◆ **DIRECTIONS FOR THIS TASK**
Express as a numbered list, with blank lines left out, only the lines running from the line containing "Page size: 1500x1125." through the end of the records, both ends included.

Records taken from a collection
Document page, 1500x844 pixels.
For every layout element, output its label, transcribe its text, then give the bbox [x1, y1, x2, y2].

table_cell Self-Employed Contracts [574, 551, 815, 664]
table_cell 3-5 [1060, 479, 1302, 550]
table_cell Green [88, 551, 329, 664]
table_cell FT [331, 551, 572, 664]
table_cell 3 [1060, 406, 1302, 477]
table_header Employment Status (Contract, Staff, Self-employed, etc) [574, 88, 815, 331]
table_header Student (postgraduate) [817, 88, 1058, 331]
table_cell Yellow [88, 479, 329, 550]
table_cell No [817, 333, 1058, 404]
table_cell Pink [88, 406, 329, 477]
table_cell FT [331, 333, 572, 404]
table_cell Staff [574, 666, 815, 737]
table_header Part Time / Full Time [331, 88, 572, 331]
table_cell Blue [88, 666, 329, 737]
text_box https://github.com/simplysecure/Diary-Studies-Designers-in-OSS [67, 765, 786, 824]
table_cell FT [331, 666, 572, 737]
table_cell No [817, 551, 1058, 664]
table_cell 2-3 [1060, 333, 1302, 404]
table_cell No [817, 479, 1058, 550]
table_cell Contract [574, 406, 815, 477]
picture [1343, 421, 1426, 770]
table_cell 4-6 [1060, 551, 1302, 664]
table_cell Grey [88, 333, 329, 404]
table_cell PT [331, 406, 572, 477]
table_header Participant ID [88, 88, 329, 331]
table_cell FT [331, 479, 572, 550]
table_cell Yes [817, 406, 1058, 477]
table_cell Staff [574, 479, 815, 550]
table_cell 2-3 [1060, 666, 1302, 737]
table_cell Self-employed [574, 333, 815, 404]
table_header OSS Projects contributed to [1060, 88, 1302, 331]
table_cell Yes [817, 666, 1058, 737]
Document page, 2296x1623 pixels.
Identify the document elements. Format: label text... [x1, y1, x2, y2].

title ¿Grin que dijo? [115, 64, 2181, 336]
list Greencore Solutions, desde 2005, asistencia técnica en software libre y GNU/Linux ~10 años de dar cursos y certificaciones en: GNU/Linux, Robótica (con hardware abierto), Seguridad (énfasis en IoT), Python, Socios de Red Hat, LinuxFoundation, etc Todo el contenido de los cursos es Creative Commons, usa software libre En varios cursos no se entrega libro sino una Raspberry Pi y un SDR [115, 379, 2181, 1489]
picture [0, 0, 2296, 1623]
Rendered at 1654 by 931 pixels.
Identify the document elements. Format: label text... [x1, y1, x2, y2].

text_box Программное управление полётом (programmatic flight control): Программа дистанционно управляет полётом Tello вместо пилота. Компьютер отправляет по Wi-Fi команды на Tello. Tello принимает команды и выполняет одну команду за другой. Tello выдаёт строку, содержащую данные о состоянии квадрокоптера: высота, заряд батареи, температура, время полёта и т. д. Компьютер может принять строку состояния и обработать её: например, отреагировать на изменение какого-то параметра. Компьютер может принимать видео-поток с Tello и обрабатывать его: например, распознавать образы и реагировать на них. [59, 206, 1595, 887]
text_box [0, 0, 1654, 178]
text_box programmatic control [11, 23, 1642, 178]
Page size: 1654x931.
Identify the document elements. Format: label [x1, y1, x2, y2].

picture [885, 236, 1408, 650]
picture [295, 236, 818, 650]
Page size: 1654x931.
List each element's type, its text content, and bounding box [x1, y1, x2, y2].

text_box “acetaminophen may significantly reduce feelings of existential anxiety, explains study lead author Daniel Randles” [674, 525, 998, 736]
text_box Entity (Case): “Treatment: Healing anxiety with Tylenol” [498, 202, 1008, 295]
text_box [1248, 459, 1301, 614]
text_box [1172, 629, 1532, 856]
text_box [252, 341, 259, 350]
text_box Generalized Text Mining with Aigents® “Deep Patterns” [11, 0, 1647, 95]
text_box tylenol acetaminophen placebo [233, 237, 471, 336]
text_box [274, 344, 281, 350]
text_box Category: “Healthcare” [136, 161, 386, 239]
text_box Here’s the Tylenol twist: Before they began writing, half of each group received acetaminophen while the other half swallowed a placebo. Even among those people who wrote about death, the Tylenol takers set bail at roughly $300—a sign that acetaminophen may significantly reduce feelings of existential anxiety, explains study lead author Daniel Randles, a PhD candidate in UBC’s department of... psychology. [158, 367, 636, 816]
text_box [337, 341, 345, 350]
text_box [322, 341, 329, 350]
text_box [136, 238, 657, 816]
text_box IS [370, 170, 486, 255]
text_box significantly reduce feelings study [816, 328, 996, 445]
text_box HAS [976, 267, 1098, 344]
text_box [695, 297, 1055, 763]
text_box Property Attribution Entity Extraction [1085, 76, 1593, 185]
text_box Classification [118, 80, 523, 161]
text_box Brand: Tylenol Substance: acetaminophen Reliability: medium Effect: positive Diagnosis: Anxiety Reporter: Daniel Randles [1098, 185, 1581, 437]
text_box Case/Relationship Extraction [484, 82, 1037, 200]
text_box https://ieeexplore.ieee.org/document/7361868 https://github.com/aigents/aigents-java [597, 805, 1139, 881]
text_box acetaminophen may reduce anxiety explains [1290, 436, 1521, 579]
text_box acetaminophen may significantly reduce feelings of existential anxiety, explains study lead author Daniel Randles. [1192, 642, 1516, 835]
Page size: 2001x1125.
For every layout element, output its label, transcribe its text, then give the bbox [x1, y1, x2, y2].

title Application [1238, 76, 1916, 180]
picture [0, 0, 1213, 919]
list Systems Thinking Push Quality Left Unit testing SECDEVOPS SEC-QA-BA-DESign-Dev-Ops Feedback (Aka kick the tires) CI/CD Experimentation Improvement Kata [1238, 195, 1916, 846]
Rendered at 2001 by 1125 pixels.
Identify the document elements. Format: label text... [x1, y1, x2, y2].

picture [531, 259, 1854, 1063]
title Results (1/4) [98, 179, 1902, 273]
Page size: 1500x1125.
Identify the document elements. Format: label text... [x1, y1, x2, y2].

◆ **SOLUTION TO THIS TASK**
1. Page size: 1500x1125.
2. Identify the document elements. Format: label text... [x1, y1, x2, y2].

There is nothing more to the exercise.